TASK BRIEF. Below are records; reproduce exactly the lines from the one that has "middle tip: (214, 144)" through the one that has "pinky pip: (173, 223)", ends included, and nothing more.

•••

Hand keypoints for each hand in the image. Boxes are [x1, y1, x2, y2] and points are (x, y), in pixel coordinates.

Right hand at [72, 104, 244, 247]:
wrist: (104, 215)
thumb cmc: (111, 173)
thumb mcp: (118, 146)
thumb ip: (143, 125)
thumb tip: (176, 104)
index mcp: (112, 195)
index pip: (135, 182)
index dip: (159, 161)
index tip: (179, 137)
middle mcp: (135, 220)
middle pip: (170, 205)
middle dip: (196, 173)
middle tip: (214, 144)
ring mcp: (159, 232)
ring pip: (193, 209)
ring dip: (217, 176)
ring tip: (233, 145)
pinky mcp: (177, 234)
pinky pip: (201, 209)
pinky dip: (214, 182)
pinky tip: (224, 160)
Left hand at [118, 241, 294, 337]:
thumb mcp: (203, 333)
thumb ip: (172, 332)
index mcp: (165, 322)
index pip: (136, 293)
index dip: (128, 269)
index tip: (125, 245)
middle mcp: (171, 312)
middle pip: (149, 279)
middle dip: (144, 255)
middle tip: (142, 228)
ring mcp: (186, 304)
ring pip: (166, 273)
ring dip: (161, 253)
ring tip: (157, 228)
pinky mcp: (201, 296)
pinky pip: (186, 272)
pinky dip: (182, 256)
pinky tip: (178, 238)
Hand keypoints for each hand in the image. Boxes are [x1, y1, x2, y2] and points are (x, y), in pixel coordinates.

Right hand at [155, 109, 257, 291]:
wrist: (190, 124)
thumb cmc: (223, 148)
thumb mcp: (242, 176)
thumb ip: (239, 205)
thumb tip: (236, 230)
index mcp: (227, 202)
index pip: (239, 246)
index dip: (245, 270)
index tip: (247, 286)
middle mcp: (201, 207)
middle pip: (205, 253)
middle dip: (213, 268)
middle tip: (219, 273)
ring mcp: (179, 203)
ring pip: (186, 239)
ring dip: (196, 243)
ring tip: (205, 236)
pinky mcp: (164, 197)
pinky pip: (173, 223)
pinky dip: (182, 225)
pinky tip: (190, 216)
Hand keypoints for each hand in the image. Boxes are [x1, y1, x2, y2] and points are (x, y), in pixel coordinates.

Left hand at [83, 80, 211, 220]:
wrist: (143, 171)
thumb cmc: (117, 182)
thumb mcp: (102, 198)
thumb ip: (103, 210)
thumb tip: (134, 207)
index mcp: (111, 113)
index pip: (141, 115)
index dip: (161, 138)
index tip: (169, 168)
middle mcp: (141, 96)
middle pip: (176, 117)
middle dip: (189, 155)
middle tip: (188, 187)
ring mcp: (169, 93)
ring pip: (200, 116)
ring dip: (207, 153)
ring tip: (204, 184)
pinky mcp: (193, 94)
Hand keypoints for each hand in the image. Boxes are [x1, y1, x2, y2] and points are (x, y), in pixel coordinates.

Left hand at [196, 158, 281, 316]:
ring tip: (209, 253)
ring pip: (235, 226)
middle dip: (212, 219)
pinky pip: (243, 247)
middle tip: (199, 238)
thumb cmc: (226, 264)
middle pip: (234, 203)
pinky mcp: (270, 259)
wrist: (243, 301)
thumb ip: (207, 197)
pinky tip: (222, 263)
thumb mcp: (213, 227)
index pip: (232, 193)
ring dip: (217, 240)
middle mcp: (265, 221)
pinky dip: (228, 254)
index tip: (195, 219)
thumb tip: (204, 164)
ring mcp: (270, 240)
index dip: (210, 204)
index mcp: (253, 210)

•••

TASK RESPONSE.
middle tip: (214, 144)
ring mcp: (159, 232)
ring pip: (193, 209)
ring dip: (217, 176)
ring tip: (233, 145)
pinky mcp: (177, 234)
pinky pip: (201, 209)
pinky dip: (214, 182)
pinky tip: (224, 160)
Left hand at [118, 241, 294, 337]:
thumb mcp: (203, 333)
thumb ip: (172, 332)
index mcp: (165, 322)
index pip: (136, 293)
index dip: (128, 269)
index tip: (125, 245)
middle mcp: (171, 312)
middle pip: (149, 279)
middle dip: (144, 255)
middle tip: (142, 228)
ring mcp: (186, 304)
ring pip: (166, 273)
ring dip: (161, 253)
ring tip: (157, 228)
pinky mcp: (201, 296)
pinky pip: (186, 272)
pinky dip: (182, 256)
pinky tip: (178, 238)
Hand keypoints for each hand in the image. Boxes are [x1, y1, x2, y2] and points are (x, y), in pixel coordinates.

Right hand at [155, 109, 257, 291]:
wrist: (190, 124)
thumb cmc: (223, 148)
thumb mcp: (242, 176)
thumb ip: (239, 205)
thumb tip: (236, 230)
index mcp: (227, 202)
index pip: (239, 246)
index dip: (245, 270)
index tip: (247, 286)
middle mcp: (201, 207)
middle pip: (205, 253)
middle dip: (213, 268)
middle tip: (219, 273)
ring mcp: (179, 203)
ring pip: (186, 239)
ring dip: (196, 243)
ring tip: (205, 236)
pinky mcp: (164, 197)
pinky pip: (173, 223)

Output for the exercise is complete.